Khadir used to spend money on a taxi to take him to the girls' school in time to see his Dahlia get out of class. "She knew nothing about it," Mrs. Ibrahim says. "But he came back and told his sister: 'I love Dahlia. She is so beautiful!' "
That obsessive trait later found another focus: politics. "He was very strict with whatever he did," recalls Khadir's younger brother, Imad Ibrahim Khadir, a KDP policeman. "When he joined the KDP student union, he did that from morning to night."
But the family didn't become concerned until 1996, when Khadir turned 20. He left Arbil, with many other members of the KDP when it was taken over by rival PUK forces. When Khadir returned, he was different.
Not long after, he left the KDP and his family noticed that he prayed with a new vigor. He tried to convince his sister to wear a veil, and tried to persuade Imad to leave the police academy. "He was not telling us his secrets," the brother says. "He pretended he was superior to us." Family members say they used to make fun of Khadir's newfound devotion, taunting him: "You were running after girls - now look at you!"
Gone were the days when Khadir used to have pictures of girls slipped inside his books. One day the young militant insisted that his mother bring the family photo albums to the Islamic institute where he was studying, so he could tear out every single image of himself. The Taliban, too, declared images of people un-Islamic.
"The Koran says: 'Start jihad from wherever you are,' " Khadir says. He never traveled to Afghanistan to train with Al Qaeda there. But he was in contact with Al Qaeda recruiters in Jordan and later in Kurdistan. He moved to Jordan to work and save money to go to study in Yemen under the radical Islamic scholars there. But when he got to Al-Iman University, he was told he didn't have a high school diploma and couldn't attend. Dejected, less than a week later, he returned to Jordan.
But the Jordanians didn't want him, either. He was deported back to Iraq after Jordanian police found radical Islamist tracts in his room and accused him of being an extremist operative. Back in Iraq, he joined Al Towhid, one of the most hard-line Islamist groups in the area. In February 2000, Al Towhid murdered François Hariri, the most prominent Christian politician in northern Iraq. Last year, Al Towhid joined the Al Qaeda-backed Ansar al Islam coalition.
While Khadir says he is "happy" that Sept. 11 was a "wake-up call for America, and for us," the US should not be the first target. "Jihad against Arab leaders should be done first, before the Americans," he says. Ties with Christians or Jews are easier for him, he says, than with "hypocrite" Muslims who profess faith, but don't believe.
"If the Americans came to attack Iraq, I would be happier to have an 'infidel' government, than the apostate government [of Saddam Hussein]," Khadir says. "In Palestine, I would rather give all to the Jews - let them come! - than that apostate Yassir Arafat."

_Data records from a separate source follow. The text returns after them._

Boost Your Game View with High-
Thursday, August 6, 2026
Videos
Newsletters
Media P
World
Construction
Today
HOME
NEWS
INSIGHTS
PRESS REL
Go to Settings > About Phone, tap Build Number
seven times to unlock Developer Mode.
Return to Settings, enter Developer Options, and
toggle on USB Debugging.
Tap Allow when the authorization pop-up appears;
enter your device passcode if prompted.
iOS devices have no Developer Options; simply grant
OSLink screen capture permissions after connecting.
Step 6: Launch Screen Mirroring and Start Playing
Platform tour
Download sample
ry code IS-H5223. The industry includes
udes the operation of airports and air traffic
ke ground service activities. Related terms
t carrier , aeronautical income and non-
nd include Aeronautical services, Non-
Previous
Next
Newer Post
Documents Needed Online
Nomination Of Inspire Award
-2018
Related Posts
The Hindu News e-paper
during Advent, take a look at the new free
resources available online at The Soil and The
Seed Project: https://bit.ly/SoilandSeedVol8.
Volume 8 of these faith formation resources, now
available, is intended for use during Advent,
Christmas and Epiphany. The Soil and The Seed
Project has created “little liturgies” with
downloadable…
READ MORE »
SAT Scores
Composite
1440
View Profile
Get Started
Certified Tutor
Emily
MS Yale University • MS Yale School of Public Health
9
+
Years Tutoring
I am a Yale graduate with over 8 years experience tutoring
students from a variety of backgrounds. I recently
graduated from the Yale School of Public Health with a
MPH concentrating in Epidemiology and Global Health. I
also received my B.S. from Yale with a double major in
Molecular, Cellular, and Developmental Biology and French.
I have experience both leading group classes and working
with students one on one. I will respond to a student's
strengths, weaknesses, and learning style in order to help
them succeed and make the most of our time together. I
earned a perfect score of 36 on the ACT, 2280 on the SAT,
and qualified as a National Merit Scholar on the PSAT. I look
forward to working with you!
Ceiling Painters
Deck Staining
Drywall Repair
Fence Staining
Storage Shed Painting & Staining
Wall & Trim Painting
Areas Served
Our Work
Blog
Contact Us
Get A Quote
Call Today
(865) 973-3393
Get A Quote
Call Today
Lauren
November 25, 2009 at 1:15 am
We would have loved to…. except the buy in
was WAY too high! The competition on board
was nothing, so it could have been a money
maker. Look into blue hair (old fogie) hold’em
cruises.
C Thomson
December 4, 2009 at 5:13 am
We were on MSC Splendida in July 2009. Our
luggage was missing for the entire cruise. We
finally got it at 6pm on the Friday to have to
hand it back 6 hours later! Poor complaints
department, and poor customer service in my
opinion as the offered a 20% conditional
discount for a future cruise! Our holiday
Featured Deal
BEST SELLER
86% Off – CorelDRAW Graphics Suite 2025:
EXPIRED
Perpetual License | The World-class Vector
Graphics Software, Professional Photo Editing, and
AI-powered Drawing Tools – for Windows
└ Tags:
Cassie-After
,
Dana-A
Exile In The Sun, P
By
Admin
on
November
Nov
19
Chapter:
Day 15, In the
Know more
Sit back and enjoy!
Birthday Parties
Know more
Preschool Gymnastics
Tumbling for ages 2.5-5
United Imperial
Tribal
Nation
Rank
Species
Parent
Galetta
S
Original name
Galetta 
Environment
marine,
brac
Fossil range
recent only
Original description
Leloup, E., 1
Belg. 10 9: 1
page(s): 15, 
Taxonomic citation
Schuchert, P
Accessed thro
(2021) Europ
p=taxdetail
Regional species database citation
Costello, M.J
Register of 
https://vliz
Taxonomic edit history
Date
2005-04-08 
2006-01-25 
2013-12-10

These views are incomprehensible to members of Khadir's family, who have just one photograph left of their son - a sepia print of a four-year-old boy with big brown eyes. Family friends long ago drew a moustache on the photo, not as a joke, but to add age and wisdom to the last remaining image. But Khadir's mother is disgusted with her son, and offers the photo to a visitor. "I wish he had died" in the assassination attempt, she says, her eyes tearing up.
Though he remains behind bars, Khadir confidently predicts the assassination was only a prelude. "No matter who the US gets rid of [in the terror war], there will always be jihad - even if the group is small, and does small operations.
"Already, America is killing or arresting Al Qaeda's main leaders," he says. "But if they want to get rid of it, they must get rid of the factories that are creating them. And they can't do it, because that factory is the Koran."